For the foregoing reasons, I conclude that the relevant statutory provisions are unambiguous in setting forth the requirements of the non-satisfaction affidavit. Those requirements, in critical respects, were not met in the instant case. As a matter of law therefore, the § 33 Affidavit could not serve to extend the Mortgage or prevent its discharge. Under such circumstances, the Scrivener’s Affidavit could simply not revive a mortgage that had long since been discharged.

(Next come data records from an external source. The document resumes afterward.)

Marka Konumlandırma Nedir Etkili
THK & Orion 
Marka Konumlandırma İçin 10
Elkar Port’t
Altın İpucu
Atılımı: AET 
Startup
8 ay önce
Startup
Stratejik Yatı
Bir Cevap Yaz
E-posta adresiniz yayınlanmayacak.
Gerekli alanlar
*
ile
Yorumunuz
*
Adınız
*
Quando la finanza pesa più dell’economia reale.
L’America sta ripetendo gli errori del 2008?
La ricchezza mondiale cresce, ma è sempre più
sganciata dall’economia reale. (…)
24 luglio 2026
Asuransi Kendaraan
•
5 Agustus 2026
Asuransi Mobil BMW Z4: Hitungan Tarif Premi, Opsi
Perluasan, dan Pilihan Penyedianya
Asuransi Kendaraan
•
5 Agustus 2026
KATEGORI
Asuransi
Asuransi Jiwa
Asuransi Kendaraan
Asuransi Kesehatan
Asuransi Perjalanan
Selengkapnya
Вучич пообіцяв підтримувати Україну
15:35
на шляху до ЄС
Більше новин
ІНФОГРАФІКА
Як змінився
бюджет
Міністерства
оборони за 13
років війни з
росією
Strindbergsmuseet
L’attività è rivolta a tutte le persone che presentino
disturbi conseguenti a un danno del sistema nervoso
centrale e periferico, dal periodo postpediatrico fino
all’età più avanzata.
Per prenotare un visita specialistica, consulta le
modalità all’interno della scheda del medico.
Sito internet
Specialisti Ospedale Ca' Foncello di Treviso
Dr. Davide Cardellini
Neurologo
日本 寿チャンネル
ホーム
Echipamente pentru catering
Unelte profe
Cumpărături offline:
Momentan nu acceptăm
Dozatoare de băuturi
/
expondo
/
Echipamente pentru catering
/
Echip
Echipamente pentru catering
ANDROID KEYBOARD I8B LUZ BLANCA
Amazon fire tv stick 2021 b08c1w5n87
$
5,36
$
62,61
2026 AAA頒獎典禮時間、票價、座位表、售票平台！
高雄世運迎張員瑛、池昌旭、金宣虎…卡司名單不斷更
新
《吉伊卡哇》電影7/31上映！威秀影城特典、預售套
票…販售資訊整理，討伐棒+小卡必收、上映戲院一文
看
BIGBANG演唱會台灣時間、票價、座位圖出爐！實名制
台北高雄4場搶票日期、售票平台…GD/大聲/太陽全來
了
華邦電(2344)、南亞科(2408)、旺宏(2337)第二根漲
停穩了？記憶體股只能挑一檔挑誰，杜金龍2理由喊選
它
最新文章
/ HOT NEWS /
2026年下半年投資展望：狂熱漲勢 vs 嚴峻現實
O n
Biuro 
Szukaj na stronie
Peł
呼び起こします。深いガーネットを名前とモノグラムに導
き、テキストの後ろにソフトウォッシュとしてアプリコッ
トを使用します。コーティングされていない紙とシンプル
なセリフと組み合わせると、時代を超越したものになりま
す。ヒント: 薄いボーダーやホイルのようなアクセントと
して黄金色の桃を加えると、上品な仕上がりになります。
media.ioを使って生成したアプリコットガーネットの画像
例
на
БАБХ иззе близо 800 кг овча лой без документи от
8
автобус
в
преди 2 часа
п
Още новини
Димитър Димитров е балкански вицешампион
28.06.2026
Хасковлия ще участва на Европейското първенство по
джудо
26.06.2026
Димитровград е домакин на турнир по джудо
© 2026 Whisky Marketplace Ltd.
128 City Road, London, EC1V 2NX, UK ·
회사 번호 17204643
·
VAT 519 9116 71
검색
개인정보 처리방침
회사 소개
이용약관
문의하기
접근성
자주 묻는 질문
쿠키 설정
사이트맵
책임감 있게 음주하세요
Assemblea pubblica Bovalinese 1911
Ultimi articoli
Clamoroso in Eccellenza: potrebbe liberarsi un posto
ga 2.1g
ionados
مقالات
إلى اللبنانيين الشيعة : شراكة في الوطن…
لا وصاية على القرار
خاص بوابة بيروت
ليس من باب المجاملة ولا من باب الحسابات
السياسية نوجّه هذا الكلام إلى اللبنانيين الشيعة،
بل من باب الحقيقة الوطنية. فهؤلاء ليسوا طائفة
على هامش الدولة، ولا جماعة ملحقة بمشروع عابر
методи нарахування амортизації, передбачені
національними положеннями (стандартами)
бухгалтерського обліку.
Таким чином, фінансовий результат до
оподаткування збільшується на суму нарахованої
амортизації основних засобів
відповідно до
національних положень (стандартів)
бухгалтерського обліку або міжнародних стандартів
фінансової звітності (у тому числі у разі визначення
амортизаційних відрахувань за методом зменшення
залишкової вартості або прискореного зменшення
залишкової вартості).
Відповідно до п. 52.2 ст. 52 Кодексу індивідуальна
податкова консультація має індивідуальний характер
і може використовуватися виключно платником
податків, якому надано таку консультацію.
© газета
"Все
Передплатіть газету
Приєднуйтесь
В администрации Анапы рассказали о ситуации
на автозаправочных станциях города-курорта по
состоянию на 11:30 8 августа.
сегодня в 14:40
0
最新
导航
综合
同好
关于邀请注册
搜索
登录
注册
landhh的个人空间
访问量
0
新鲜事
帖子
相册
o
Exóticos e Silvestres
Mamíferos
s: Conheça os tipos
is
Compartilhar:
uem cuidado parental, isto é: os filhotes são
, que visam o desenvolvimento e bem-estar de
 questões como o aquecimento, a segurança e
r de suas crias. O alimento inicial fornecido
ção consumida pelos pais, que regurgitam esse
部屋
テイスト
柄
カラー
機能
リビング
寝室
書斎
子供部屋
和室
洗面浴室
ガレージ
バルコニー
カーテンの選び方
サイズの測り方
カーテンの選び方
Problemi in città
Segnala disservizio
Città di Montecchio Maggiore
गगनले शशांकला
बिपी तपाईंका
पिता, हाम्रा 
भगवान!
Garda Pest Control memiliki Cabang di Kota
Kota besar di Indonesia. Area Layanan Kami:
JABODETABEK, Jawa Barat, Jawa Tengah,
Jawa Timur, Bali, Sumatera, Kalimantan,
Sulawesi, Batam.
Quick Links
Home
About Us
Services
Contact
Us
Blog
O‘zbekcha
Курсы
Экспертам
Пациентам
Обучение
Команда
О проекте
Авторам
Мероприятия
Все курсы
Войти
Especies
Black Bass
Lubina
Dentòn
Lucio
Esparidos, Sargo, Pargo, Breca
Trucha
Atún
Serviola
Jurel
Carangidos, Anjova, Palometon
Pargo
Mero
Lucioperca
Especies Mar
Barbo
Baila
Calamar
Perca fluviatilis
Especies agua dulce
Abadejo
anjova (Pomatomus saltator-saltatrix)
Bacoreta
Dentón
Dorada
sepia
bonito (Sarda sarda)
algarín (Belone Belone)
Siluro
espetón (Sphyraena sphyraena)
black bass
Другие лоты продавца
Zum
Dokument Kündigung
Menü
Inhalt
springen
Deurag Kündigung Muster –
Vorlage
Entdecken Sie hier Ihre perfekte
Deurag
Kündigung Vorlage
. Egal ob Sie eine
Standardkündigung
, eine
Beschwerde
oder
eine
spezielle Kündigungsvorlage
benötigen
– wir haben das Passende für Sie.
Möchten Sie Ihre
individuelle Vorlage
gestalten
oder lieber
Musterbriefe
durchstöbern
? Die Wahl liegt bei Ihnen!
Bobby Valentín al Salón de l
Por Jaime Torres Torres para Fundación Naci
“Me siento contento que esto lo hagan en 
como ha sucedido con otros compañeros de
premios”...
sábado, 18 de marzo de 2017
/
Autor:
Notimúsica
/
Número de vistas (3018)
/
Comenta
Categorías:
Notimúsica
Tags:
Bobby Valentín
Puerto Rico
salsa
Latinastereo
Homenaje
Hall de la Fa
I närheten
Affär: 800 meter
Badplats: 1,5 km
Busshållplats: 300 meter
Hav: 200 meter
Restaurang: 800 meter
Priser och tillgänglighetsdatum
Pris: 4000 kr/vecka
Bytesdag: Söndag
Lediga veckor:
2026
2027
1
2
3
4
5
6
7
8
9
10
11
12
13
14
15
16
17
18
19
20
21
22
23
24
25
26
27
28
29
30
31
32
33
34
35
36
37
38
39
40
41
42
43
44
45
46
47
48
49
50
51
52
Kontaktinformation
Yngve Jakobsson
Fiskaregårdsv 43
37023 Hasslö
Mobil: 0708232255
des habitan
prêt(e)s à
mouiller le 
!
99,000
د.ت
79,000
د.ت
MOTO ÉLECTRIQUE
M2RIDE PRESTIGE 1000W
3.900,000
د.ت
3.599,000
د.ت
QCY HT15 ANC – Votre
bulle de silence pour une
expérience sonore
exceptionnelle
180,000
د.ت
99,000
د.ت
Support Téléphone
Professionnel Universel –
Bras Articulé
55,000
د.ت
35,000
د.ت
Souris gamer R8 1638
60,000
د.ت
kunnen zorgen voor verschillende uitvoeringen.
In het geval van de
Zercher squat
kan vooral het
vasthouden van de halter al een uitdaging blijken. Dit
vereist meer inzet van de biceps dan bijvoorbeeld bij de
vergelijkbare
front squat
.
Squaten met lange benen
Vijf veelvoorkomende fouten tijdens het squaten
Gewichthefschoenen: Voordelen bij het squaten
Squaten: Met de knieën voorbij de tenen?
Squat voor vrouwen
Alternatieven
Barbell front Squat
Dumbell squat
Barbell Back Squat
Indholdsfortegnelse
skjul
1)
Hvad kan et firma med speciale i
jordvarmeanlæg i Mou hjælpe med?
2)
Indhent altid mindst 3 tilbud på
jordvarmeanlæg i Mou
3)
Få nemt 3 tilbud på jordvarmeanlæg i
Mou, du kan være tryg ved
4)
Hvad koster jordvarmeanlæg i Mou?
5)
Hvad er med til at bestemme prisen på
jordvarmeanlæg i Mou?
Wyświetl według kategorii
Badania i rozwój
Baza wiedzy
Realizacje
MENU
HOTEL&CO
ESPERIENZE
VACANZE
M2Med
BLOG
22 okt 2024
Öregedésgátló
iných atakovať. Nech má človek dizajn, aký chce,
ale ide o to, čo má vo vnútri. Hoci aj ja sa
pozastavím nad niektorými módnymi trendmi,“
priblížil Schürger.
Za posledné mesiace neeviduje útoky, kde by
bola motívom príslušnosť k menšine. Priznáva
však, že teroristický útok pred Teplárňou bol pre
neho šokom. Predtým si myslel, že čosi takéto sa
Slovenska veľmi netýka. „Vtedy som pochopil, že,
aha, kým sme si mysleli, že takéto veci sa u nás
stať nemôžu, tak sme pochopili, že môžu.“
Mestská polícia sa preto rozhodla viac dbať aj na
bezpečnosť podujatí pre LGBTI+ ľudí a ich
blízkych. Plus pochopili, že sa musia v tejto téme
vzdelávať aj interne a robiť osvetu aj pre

In sum, there is nothing on the summary judgment record that demonstrates compliance with the relevant statutes.

Consequently, it is hereby

ORDERED that the Plaintiffs’ Motion for Summary Judgment be, and hereby is, ALLOWED. Judgment to enter accordingly.

SO ORDERED.

By the Court. (Grossman, J.)

Attest: Deborah Patterson

Recorder

Dated: January 12, 2009


FOOTNOTES

[Note 1] For their title, see the deed recorded on December 23, 2004 with the Hampden County Registry of Deeds (Registry) at Book 14719, Page 278.

[Note 2] G. L. c. 260, § 33 was amended effective October 1, 2006.

[Note 3] This addition is handwritten.

[Note 4] There are no paragraphs 1 and 2.

[Note 5] “One of the principal purposes of the summary judgment rule is to isolate and dispose of factually unsupported claims or defenses, and we think it should be interpreted in a way that allows it to accomplish this purposes.” Kourouvacilis, 410 Mass. at 713, citing Celotex Corp., 477 U.S. at 323-324.

[Note 6] See document supra, captioned “Affidavit Under M.G.L. c. 260 §33. ”

[Note 7] Defendant’s Memorandum in Response to Plaintiffs’ Motion for Summary Judgment (Defendant’s Memorandum), § IIIB.

[Note 8] Plaintiffs Memorandum in Support of their Motion for Summary Judgment (Plaintiffs’ Memorandum), pp. 4-5.

[Note 9] T.F. v. B.L. 442 Mass. 522 , 533-534 (2004).